I evoke the radical ideas of Goethe, some of my figures perhaps reminiscent of Jungian archetypes and boogey men (or boogey women) out of folk tales. Or indeed the Biedermeier anachronistic fairy tale figures one finds in Anton Pieck illustrations.”
Connor McNicholas (b.1990) is a New York based artist. His work combines disparate objects and materials from varying times, cultures, and contexts into sculptural assemblages that present nonhierarchical ways for structuring reality.
In his approach, McNicholas articulates both poetic variations and diversity while dissolving boundaries between binaries such as past and future, primitive and modern, natural and synthetic, and model and reality.

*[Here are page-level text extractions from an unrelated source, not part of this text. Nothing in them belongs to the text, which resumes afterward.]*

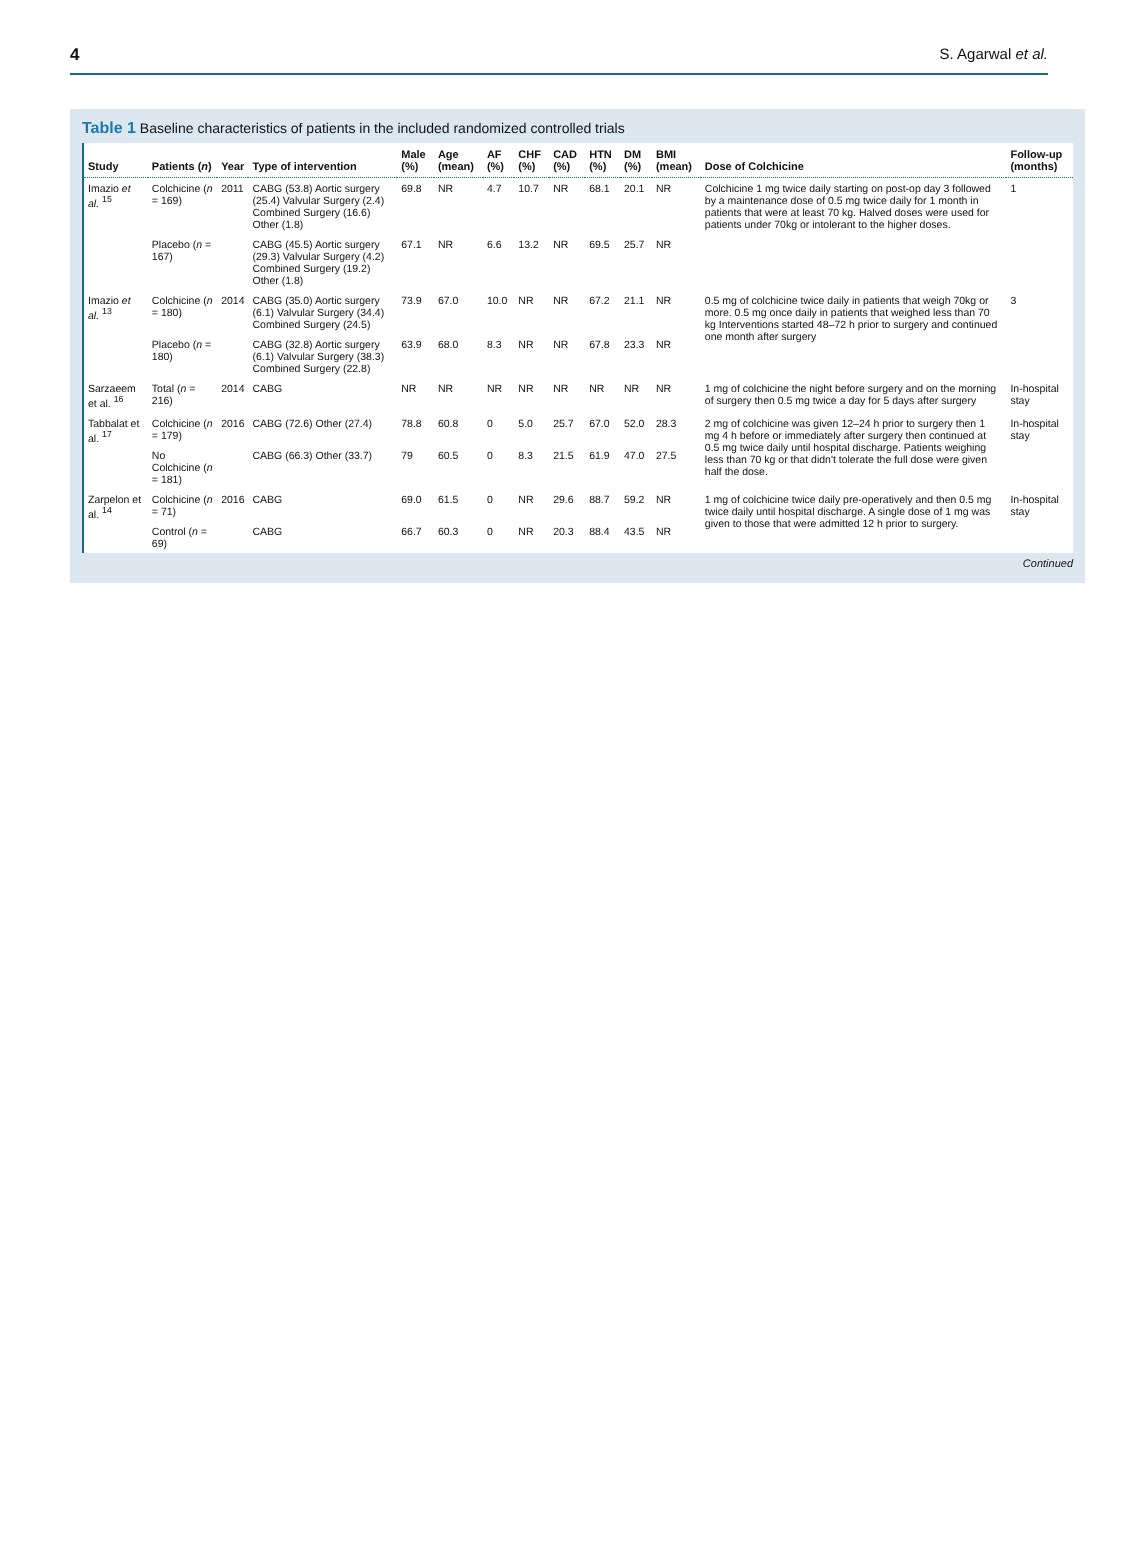4 S. Agarwal et al.
Table 1 Baseline characteristics of patients in the included randomized controlled trials
| Study | Patients ( n ) | Year | Type of intervention | Male (%) | Age (mean) | AF (%) | CHF (%) | CAD (%) | HTN (%) | DM (%) | BMI (mean) | Dose of Colchicine | Follow-up (months) |
| --- | --- | --- | --- | --- | --- | --- | --- | --- | --- | --- | --- | --- | --- |
| Imazio et al. <sup>15</sup> | Colchicine ( n = 169) | 2011 | CABG (53.8) Aortic surgery (25.4) Valvular Surgery (2.4) Combined Surgery (16.6) Other (1.8) | 69.8 | NR | 4.7 | 10.7 | NR | 68.1 | 20.1 | NR | Colchicine 1 mg twice daily starting on post-op day 3 followed by a maintenance dose of 0.5 mg twice daily for 1 month in patients that were at least 70 kg. Halved doses were used for patients under 70kg or intolerant to the higher doses. | 1 |
| | Placebo ( n = 167) | | CABG (45.5) Aortic surgery (29.3) Valvular Surgery (4.2) Combined Surgery (19.2) Other (1.8) | 67.1 | NR | 6.6 | 13.2 | NR | 69.5 | 25.7 | NR | | |
| Imazio et al. <sup>13</sup> | Colchicine ( n = 180) | 2014 | CABG (35.0) Aortic surgery (6.1) Valvular Surgery (34.4) Combined Surgery (24.5) | 73.9 | 67.0 | 10.0 | NR | NR | 67.2 | 21.1 | NR | 0.5 mg of colchicine twice daily in patients that weigh 70kg or more. 0.5 mg once daily in patients that weighed less than 70 kg Interventions started 48–72 h prior to surgery and continued one month after surgery | 3 |
| | Placebo ( n = 180) | | CABG (32.8) Aortic surgery (6.1) Valvular Surgery (38.3) Combined Surgery (22.8) | 63.9 | 68.0 | 8.3 | NR | NR | 67.8 | 23.3 | NR | | |
| Sarzaeem et al. <sup>16</sup> | Total ( n = 216) | 2014 | CABG | NR | NR | NR | NR | NR | NR | NR | NR | 1 mg of colchicine the night before surgery and on the morning of surgery then 0.5 mg twice a day for 5 days after surgery | In-hospital stay |
| Tabbalat et al. <sup>17</sup> | Colchicine ( n = 179) | 2016 | CABG (72.6) Other (27.4) | 78.8 | 60.8 | 0 | 5.0 | 25.7 | 67.0 | 52.0 | 28.3 | 2 mg of colchicine was given 12–24 h prior to surgery then 1 mg 4 h before or immediately after surgery then continued at 0.5 mg twice daily until hospital discharge. Patients weighing less than 70 kg or that didn't tolerate the full dose were given half the dose. | In-hospital stay |
| | No Colchicine ( n = 181) | | CABG (66.3) Other (33.7) | 79 | 60.5 | 0 | 8.3 | 21.5 | 61.9 | 47.0 | 27.5 | | |
| Zarpelon et al. <sup>14</sup> | Colchicine ( n = 71) | 2016 | CABG | 69.0 | 61.5 | 0 | NR | 29.6 | 88.7 | 59.2 | NR | 1 mg of colchicine twice daily pre-operatively and then 0.5 mg twice daily until hospital discharge. A single dose of 1 mg was given to those that were admitted 12 h prior to surgery. | In-hospital stay |
| | Control ( n = 69) | | CABG | 66.7 | 60.3 | 0 | NR | 20.3 | 88.4 | 43.5 | NR | | |
Continued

Gunudjarri mardbamaradba translates to “Rainbow is resting, curled up sleeping”. This sample is from an ancient aboriginal songline, an oral tradition used to recall and pass on cultural values and important knowledge of the landscape, as well as navigate across vast distances. Repeating the words of the song describing the locations of geographical landmarks along a route, they were able to perform a sort of oral map. Gunudjarri mardbamaradba is the intro of this particular songline which represents the first part of the journey from the interior of the home into the outside world, something we all anxiously await amidst our current crisis.